### Problem details
The line that contains "output qdr_d" marks the start. Output it and all remaining lines exactly, through the final line of the listing.

Working data section start

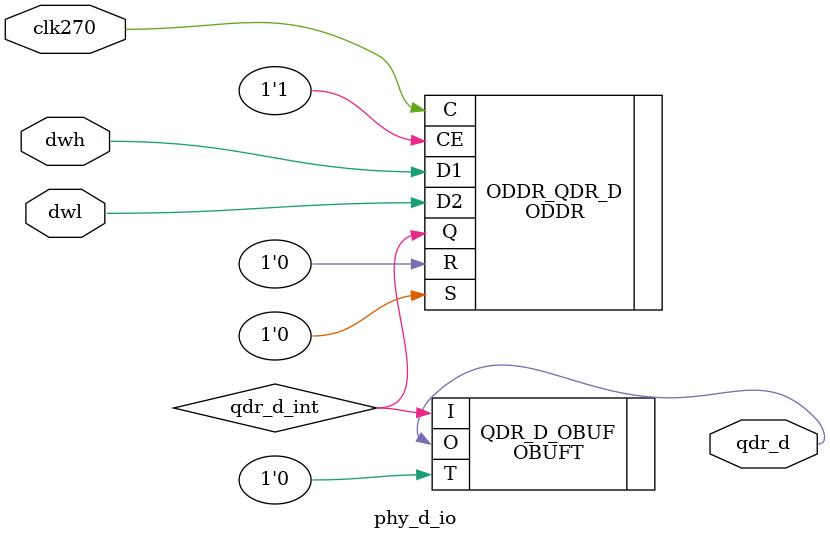
<source format=v>

`timescale 1ns/1ps

module phy_d_io
  (
   input  clk270,
   input  dwl,
   input  dwh,
   output qdr_d
   );

   wire qdr_d_int;

   ODDR #
     (
      .DDR_CLK_EDGE ( "SAME_EDGE" )
      )
    ODDR_QDR_D
     (
      .Q  ( qdr_d_int ),
      .C  ( clk270 ),
      .CE ( 1'b1 ),
      .D1 ( dwh ),
      .D2 ( dwl ),
      .R  ( 1'b0 ),
      .S  ( 1'b0 )
      );

   OBUFT QDR_D_OBUF
     (
      .I ( qdr_d_int ),
      .O ( qdr_d ),
      .T ( 1'b0 )
      );

endmodule
</source>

Working data section end

### Output of the exercise
   output qdr_d
   );

   wire qdr_d_int;

   ODDR #
     (
      .DDR_CLK_EDGE ( "SAME_EDGE" )
      )
    ODDR_QDR_D
     (
      .Q  ( qdr_d_int ),
      .C  ( clk270 ),
      .CE ( 1'b1 ),
      .D1 ( dwh ),
      .D2 ( dwl ),
      .R  ( 1'b0 ),
      .S  ( 1'b0 )
      );

   OBUFT QDR_D_OBUF
     (
      .I ( qdr_d_int ),
      .O ( qdr_d ),
      .T ( 1'b0 )
      );

endmodule
</source>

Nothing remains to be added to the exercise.